— START PASSAGE PROVIDED —
From: Paolo Bonzini <pbonzini@redhat.com>

Porting PPC to libdw only needs an architecture-specific hook to move
the register state from perf to libdw.

The ARM and x86 architectures already use libdw, and it is useful to
have as much common code for the unwinder as possible.  Mark Wielaard
has contributed a frame-based unwinder to libdw, so that unwinding works
even for binaries that do not have CFI information.  In addition,
libunwind is always preferred to libdw by the build machinery so this
cannot introduce regressions on machines that have both libunwind and
libdw installed.

Signed-off-by: Paolo Bonzini <pbonzini@redhat.com>
Acked-by: Jiri Olsa <jolsa@kernel.org>
Acked-by: Milian Wolff <milian.wolff@kdab.com>
Acked-by: Ravi Bangoria <ravi.bangoria@linux.vnet.ibm.com>
Cc: Naveen N. Rao <naveen.n.rao@linux.vnet.ibm.com>
Cc: linuxppc-dev@lists.ozlabs.org
Link: http://lkml.kernel.org/r/1496312681-20133-1-git-send-email-pbonzini@redhat.com
Signed-off-by: Arnaldo Carvalho de Melo <acme@redhat.com>
---
 tools/perf/Makefile.config                  |  2 +-
 tools/perf/arch/powerpc/util/Build          |  2 +
 tools/perf/arch/powerpc/util/unwind-libdw.c | 73 +++++++++++++++++++++++++++++
 3 files changed, 76 insertions(+), 1 deletion(-)
— END PASSAGE PROVIDED —
— START EXTRACTED RECORDS —
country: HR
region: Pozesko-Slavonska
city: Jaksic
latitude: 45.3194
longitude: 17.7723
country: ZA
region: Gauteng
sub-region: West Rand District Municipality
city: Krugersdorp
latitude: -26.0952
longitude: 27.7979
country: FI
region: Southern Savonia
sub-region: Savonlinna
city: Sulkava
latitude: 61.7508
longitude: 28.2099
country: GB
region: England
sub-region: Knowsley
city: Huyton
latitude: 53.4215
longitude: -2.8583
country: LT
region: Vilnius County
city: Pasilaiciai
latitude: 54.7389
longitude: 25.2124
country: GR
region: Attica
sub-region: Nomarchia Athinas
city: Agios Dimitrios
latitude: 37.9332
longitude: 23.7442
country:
— END EXTRACTED RECORDS —
— START EXTRACTED RECORDS —
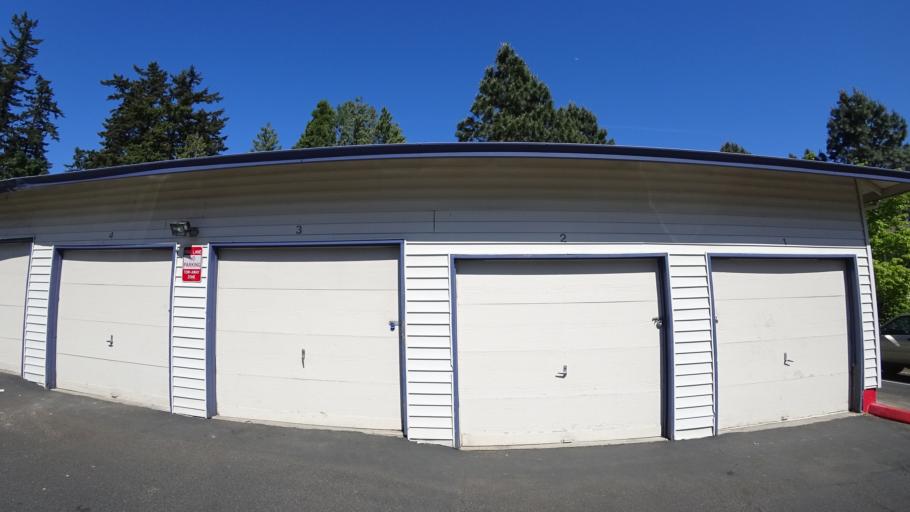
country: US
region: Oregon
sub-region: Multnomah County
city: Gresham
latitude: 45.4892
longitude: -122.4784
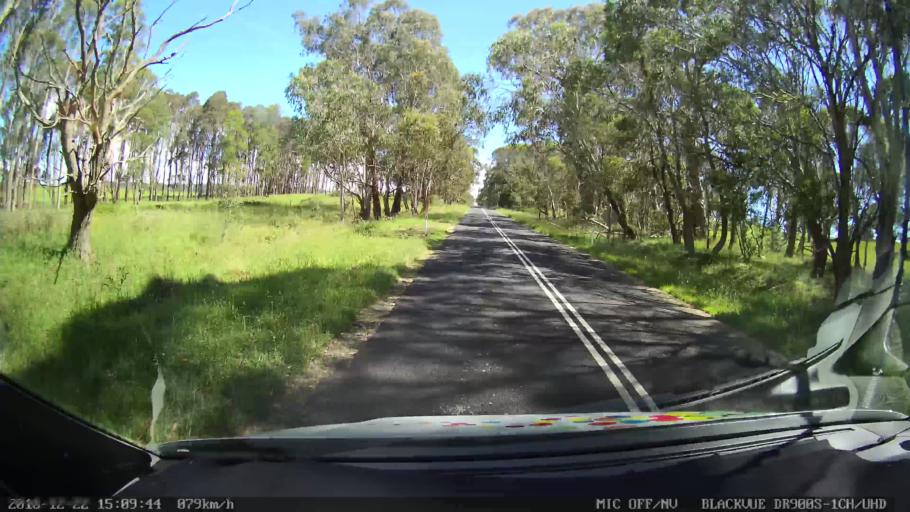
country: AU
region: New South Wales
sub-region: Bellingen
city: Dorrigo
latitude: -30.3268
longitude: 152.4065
— END EXTRACTED RECORDS —
— START EXTRACTED RECORDS —
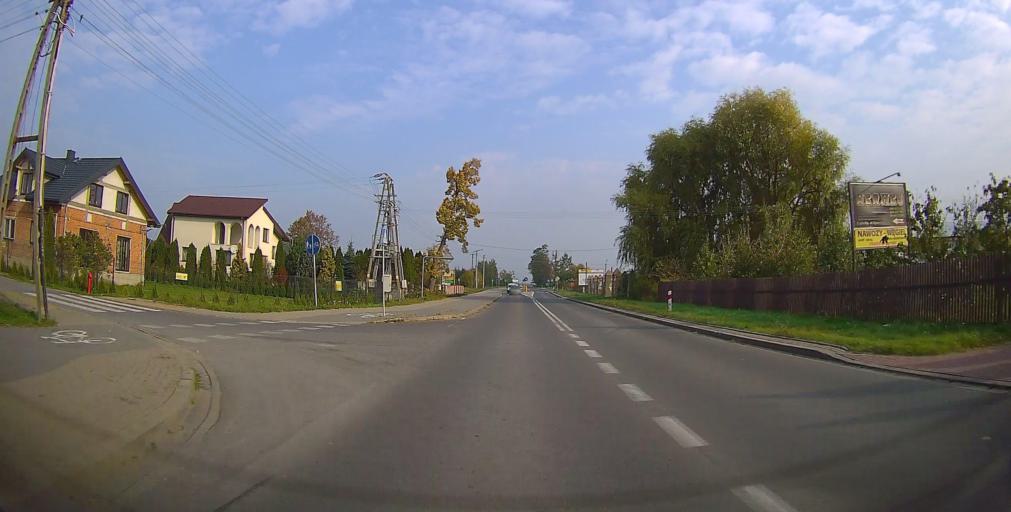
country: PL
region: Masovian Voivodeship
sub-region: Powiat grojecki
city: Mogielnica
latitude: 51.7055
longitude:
— END EXTRACTED RECORDS —
> [EXERCISE PROMPT]
Answer these questions from the patch message:
(a) Who contributed a frame-based unwinder to libdw?
(b) Which library does the build machinery always prefer over libdw?
(c) How many insertions does the patch make in total?
The lines in these blocks were drawn from a separate source.

> [THE ANSWER]
(a) Mark Wielaard
(b) libunwind
(c) 76